━━━ Record extracts ━━━
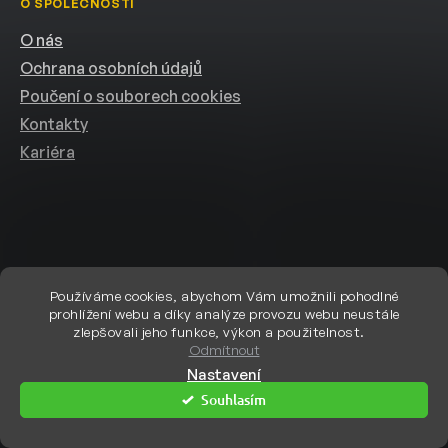
O SPOLEČNOSTI
O nás
Ochrana osobních údajů
Poučení o souborech cookies
Kontakty
Kariéra
Používáme cookies, abychom Vám umožnili pohodlné
prohlížení webu a díky analýze provozu webu neustále
Vytvořil Shoptet
zlepšovali jeho funkce, výkon a použitelnost.
Odmítnout
Nastavení
Copyright 2026
eshop.helion.cz
. Všechna práva vyhrazena.
Upravit
Souhlasím
nastavení cookies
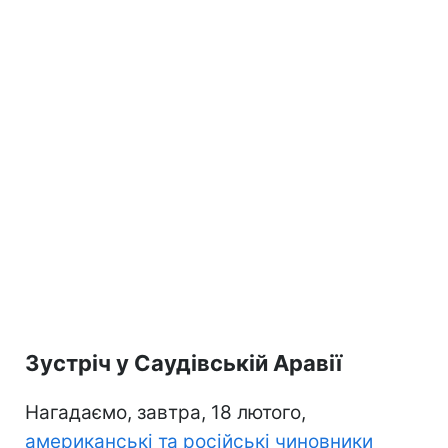
Зустріч у Саудівській Аравії
Нагадаємо, завтра, 18 лютого,
американські та російські чиновники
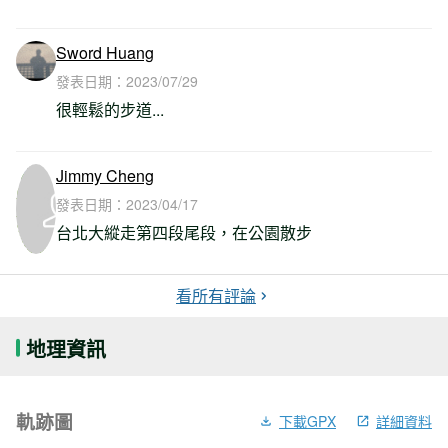
Sword Huang
發表日期：
2023/07/29
很輕鬆的步道...
Jimmy Cheng
發表日期：
2023/04/17
台北大縱走第四段尾段，在公園散步
看所有評論
地理資訊
軌跡圖
下載GPX
詳細資料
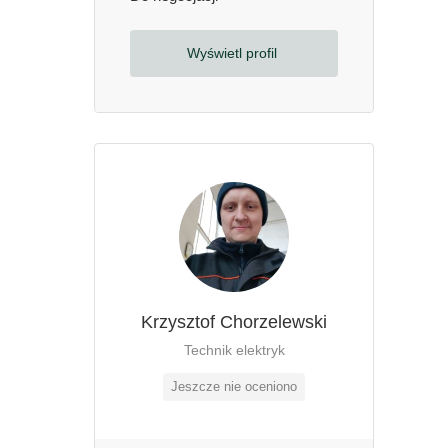
Wyświetl profil
Krzysztof Chorzelewski
Technik elektryk
Jeszcze nie oceniono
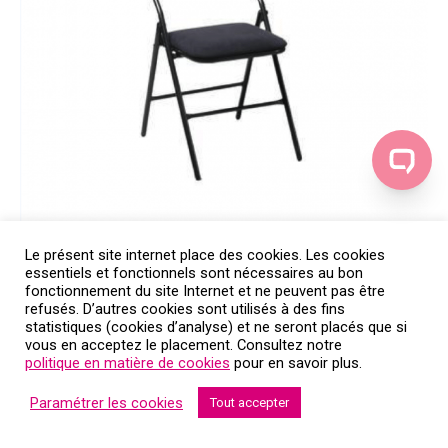
Le présent site internet place des cookies. Les cookies
essentiels et fonctionnels sont nécessaires au bon
fonctionnement du site Internet et ne peuvent pas être
refusés. D’autres cookies sont utilisés à des fins
statistiques (cookies d’analyse) et ne seront placés que si
vous en acceptez le placement. Consultez notre
politique en matière de cookies
pour en savoir plus.
Paramétrer les cookies
Tout accepter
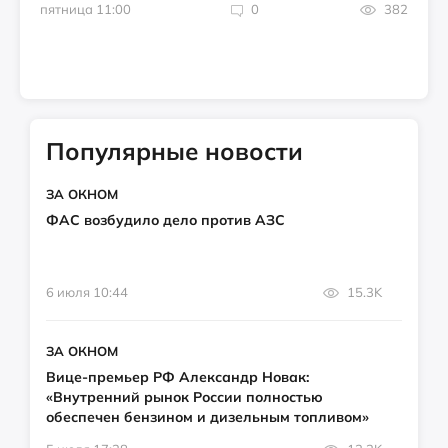
пятница 11:00
0
382
Популярные новости
ЗА ОКНОМ
ФАС возбудило дело против АЗС
6 июля 10:44
15.3K
ЗА ОКНОМ
Вице-премьер РФ Александр Новак:
«Внутренний рынок России полностью
обеспечен бензином и дизельным топливом»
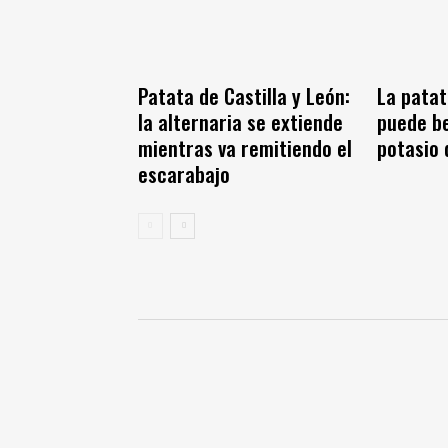
Patata de Castilla y León:
La patat
la alternaria se extiende
puede be
mientras va remitiendo el
potasio 
escarabajo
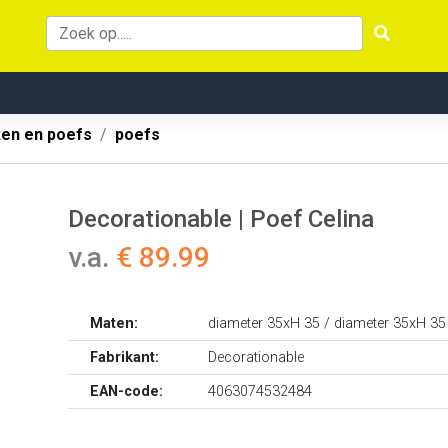
ken en poefs
poefs
Decorationable | Poef Celina
v.a.
€ 89.99
Maten:
diameter 35xH 35 / diameter 35xH 35
Fabrikant:
Decorationable
EAN-code:
4063074532484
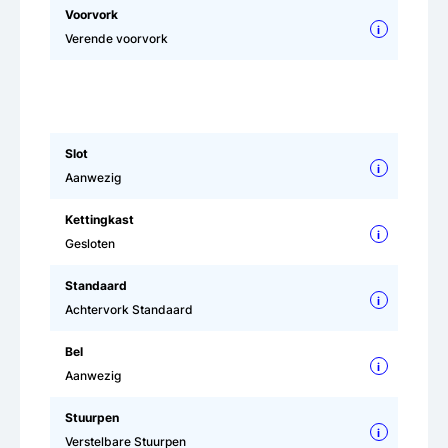
Voorvork
i
Verende voorvork
Slot
i
Aanwezig
Kettingkast
i
Gesloten
Standaard
i
Achtervork Standaard
Bel
i
Aanwezig
Stuurpen
i
Verstelbare Stuurpen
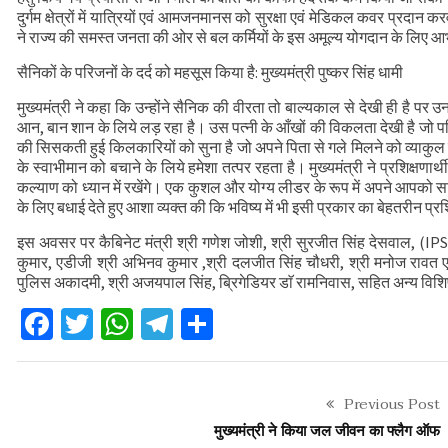
दुर्गम क्षेत्रों में यात्रियों एवं आमजनमानस को सुरक्षा एवं मेडिकल कवर प्रदान क
ने राज्य की समस्त जनता की ओर से बल कर्मियों के इस अमूल्य योगदान के लिए 
सैनिकों के परिजनों के दर्द को महसूस किया है: मुख्यमंत्री पुष्कर सिंह धामी
मुख्यमंत्री ने कहा कि उन्होंने सैनिक की वीरता तो बाल्यकाल से देखी ही है पर उ
आन, बान शान के लिये लड़ रहा है। उस पत्नी के आँखों की विकलता देखी है जो प
की सिसकती हुई किलकारियों को सुना है जो अपने पिता से गले मिलने को व्याकुल हो
के स्वाभीमान को बचाने के लिये हमेशा तत्पर रहता है। मुख्यमंत्री ने प्रशिक्षणार्
कल्याण को ध्यान में रखेंगे। एक कुशल और योग्य लीडर के रूप में अपने आपको साबित
के लिए बधाई देते हुए आशा व्यक्त की कि भविष्य में भी इसी प्रकार का बेहतरीन प्रश
इस अवसर पर कैबिनेट मंत्री श्री गणेश जोशी, श्री सुरजीत सिंह देसवाल, (IP
कुमार, एडीजी श्री अभिनव कुमार ,श्री दलजीत सिंह चौधरी, श्री मनोज रावत 
पुलिस अकादमी, श्री अजयपाल सिंह, ब्रिगेडियर डाॅ रामनिवास, सहित अन्य विश
Facebook
Twitter
WhatsApp
Telegram
Share
Previous Post
मुख्यमंत्री ने किया जल जीवन का फ्लैग ऑफ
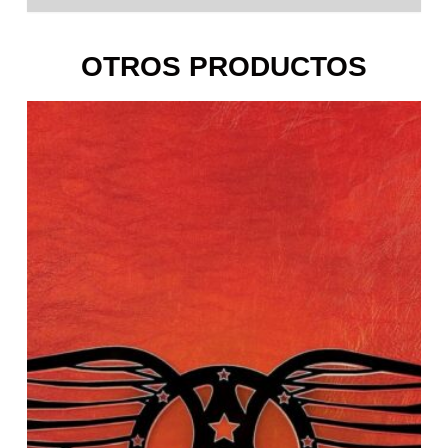
OTROS PRODUCTOS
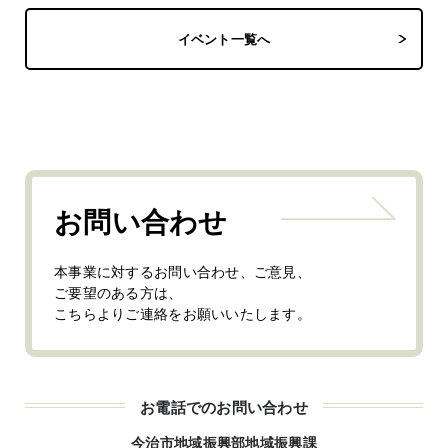
イベント一覧へ
お問い合わせ
本事業に対するお問い合わせ、ご意見、
ご要望のある方は、
こちらよりご連絡をお願いいたします。
お電話でのお問い合わせ
今治市地域振興部地域振興課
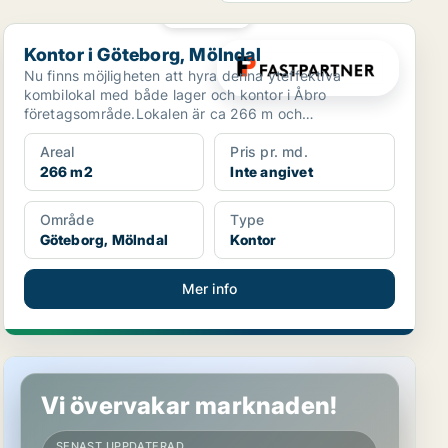
PLATINA
Kontor i Göteborg, Mölndal
Kontor i Göteborg, Mölndal
Nu finns möjligheten att hyra denna yteffektiva
kombilokal med både lager och kontor i Åbro
företagsområde.Lokalen är ca 266 m och
fönstersättningen i lokale...
Areal
Pris pr. md.
266 m2
Inte angivet
Område
Type
Göteborg, Mölndal
Kontor
Mer info
Industrilokal i Göteborg
Vi övervakar marknaden!
SENAST UPPDATERAD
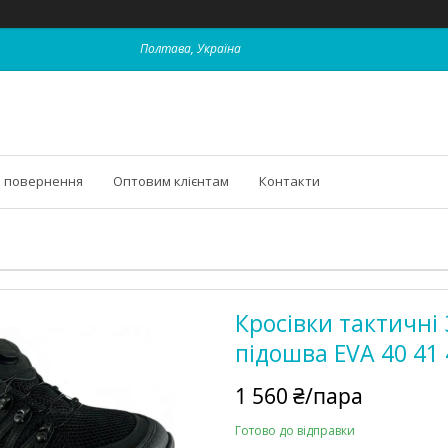
Полтава, Україна
і повернення
Оптовим клієнтам
Контакти
Кросівки тактичні 
підошва ЕVA 40 41 
1 560 ₴/пара
Готово до відправки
━━━
Written task »
Write out every line above exactly as it is, leaving out the pictures.

Final answer »
O SPOLEČNOSTI
O nás
Ochrana osobních údajů
Poučení o souborech cookies
Kontakty
Kariéra
Používáme cookies, abychom Vám umožnili pohodlné
prohlížení webu a díky analýze provozu webu neustále
Vytvořil Shoptet
zlepšovali jeho funkce, výkon a použitelnost.
Odmítnout
Nastavení
Copyright 2026
eshop.helion.cz
. Všechna práva vyhrazena.
Upravit
Souhlasím
nastavení cookies
Зустріч у Саудівській Аравії
Нагадаємо, завтра, 18 лютого,
американські та російські чиновники
Sword Huang
發表日期：
2023/07/29
很輕鬆的步道...
Jimmy Cheng
發表日期：
2023/04/17
台北大縱走第四段尾段，在公園散步
看所有評論
地理資訊
軌跡圖
下載GPX
詳細資料
Wyświetl profil
Krzysztof Chorzelewski
Technik elektryk
Jeszcze nie oceniono
Le présent site internet place des cookies. Les cookies
essentiels et fonctionnels sont nécessaires au bon
fonctionnement du site Internet et ne peuvent pas être
refusés. D’autres cookies sont utilisés à des fins
statistiques (cookies d’analyse) et ne seront placés que si
vous en acceptez le placement. Consultez notre
politique en matière de cookies
pour en savoir plus.
Paramétrer les cookies
Tout accepter
пятница 11:00
0
382
Популярные новости
ЗА ОКНОМ
ФАС возбудило дело против АЗС
6 июля 10:44
15.3K
ЗА ОКНОМ
Вице-премьер РФ Александр Новак:
«Внутренний рынок России полностью
обеспечен бензином и дизельным топливом»
Patata de Castilla y León:
La patat
la alternaria se extiende
puede be
mientras va remitiendo el
potasio 
escarabajo
ken en poefs
poefs
Decorationable | Poef Celina
v.a.
€ 89.99
Maten:
diameter 35xH 35 / diameter 35xH 35
Fabrikant:
Decorationable
EAN-code:
4063074532484
Voorvork
i
Verende voorvork
Slot
i
Aanwezig
Kettingkast
i
Gesloten
Standaard
i
Achtervork Standaard
Bel
i
Aanwezig
Stuurpen
i
Verstelbare Stuurpen
दुर्गम क्षेत्रों में यात्रियों एवं आमजनमानस को सुरक्षा एवं मेडिकल कवर प्रदान क
ने राज्य की समस्त जनता की ओर से बल कर्मियों के इस अमूल्य योगदान के लिए 
सैनिकों के परिजनों के दर्द को महसूस किया है: मुख्यमंत्री पुष्कर सिंह धामी
मुख्यमंत्री ने कहा कि उन्होंने सैनिक की वीरता तो बाल्यकाल से देखी ही है पर उ
आन, बान शान के लिये लड़ रहा है। उस पत्नी के आँखों की विकलता देखी है जो प
की सिसकती हुई किलकारियों को सुना है जो अपने पिता से गले मिलने को व्याकुल हो
के स्वाभीमान को बचाने के लिये हमेशा तत्पर रहता है। मुख्यमंत्री ने प्रशिक्षणार्
कल्याण को ध्यान में रखेंगे। एक कुशल और योग्य लीडर के रूप में अपने आपको साबित
के लिए बधाई देते हुए आशा व्यक्त की कि भविष्य में भी इसी प्रकार का बेहतरीन प्रश
इस अवसर पर कैबिनेट मंत्री श्री गणेश जोशी, श्री सुरजीत सिंह देसवाल, (IP
कुमार, एडीजी श्री अभिनव कुमार ,श्री दलजीत सिंह चौधरी, श्री मनोज रावत 
पुलिस अकादमी, श्री अजयपाल सिंह, ब्रिगेडियर डाॅ रामनिवास, सहित अन्य विश
Facebook
Twitter
WhatsApp
Telegram
Share
Previous Post
मुख्यमंत्री ने किया जल जीवन का फ्लैग ऑफ
OTROS PRODUCTOS
イベント一覧へ
お問い合わせ
本事業に対するお問い合わせ、ご意見、
ご要望のある方は、
こちらよりご連絡をお願いいたします。
お電話でのお問い合わせ
今治市地域振興部地域振興課
PLATINA
Kontor i Göteborg, Mölndal
Kontor i Göteborg, Mölndal
Nu finns möjligheten att hyra denna yteffektiva
kombilokal med både lager och kontor i Åbro
företagsområde.Lokalen är ca 266 m och
fönstersättningen i lokale...
Areal
Pris pr. md.
266 m2
Inte angivet
Område
Type
Göteborg, Mölndal
Kontor
Mer info
Industrilokal i Göteborg
Vi övervakar marknaden!
SENAST UPPDATERAD
Полтава, Україна
і повернення
Оптовим клієнтам
Контакти
Кросівки тактичні 
підошва ЕVA 40 41 
1 560 ₴/пара
Готово до відправки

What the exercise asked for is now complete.